I walked tonight humming Baba’s hymn and heard the vibrations during my sitting meditation. Music as a form of practice invokes creativity and collaboration within oneself. I found myself breathing in “om namah shivaya” and breathing out “om namo bhagavate muktanandaya.” The rhythm freely merged into other mantras I have learned to sing: “namo tassa bhagavato arahato sammasambuddhassa.” My heart mixed the sacred songs from Baba and buddhism. I breathed both truths. Singing silently within myself added much needed sweetness to the seriousness that I have lately found in the tone of my recent practice.

Gurumayi also said of spiritual practice that “sadhana is the process that takes place within you. When you chant, if your heart is completely open, waves of nectar wash over you. Even if your heart is not completely open, somehow the nectar deep inside you seeps through anyway.”

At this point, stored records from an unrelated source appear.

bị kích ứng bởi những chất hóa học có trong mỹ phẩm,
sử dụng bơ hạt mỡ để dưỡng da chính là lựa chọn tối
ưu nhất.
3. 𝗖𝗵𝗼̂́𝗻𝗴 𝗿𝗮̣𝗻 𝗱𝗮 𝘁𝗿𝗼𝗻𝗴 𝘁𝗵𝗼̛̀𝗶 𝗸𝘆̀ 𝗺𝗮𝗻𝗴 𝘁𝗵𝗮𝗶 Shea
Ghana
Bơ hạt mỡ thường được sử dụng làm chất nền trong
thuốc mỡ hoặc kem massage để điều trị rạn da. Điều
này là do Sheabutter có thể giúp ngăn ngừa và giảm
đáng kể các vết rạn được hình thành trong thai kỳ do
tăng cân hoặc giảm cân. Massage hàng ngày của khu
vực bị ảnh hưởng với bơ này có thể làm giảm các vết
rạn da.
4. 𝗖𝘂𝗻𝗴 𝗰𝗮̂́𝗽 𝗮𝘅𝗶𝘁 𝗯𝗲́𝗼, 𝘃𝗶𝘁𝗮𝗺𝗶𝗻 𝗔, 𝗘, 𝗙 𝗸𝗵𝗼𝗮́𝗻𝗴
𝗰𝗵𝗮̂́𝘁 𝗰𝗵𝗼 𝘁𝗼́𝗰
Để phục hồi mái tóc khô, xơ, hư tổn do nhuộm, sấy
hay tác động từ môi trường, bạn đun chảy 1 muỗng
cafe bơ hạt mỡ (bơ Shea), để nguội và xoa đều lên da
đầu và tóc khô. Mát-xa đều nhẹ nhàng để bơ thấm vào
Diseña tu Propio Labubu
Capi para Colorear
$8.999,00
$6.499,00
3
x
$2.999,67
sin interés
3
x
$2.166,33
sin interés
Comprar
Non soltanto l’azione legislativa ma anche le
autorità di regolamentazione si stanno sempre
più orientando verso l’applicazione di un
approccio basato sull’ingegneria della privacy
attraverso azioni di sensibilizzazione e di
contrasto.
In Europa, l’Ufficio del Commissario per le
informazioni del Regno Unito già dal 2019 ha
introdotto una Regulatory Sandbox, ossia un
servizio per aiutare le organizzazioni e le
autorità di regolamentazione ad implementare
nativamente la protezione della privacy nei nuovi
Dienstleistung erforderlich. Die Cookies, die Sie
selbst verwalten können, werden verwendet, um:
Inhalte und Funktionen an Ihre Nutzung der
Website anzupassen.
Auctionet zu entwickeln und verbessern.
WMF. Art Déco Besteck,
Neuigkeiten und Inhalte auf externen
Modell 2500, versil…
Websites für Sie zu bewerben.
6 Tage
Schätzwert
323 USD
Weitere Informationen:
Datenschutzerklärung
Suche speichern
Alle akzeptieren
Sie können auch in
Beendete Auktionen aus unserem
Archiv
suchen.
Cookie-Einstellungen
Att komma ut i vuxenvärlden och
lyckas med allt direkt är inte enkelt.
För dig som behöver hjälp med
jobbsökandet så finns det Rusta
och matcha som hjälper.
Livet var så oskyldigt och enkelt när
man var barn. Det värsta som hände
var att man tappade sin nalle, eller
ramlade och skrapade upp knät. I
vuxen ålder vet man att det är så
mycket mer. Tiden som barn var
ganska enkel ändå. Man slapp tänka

I am grateful for the many teachers in my life. Their presence and teachings are powerful pathways for entering and re-entering my own heart. In contemplating this, I see deeply now that everything and everyone preaches the dharma: the moon and sun, brothers and sisters, mothers and fathers, bosses and bullies, trees and flowers, spouses too. Everything is both Buddha and Baba. With great respect and great love, I welcome you all with all my heart.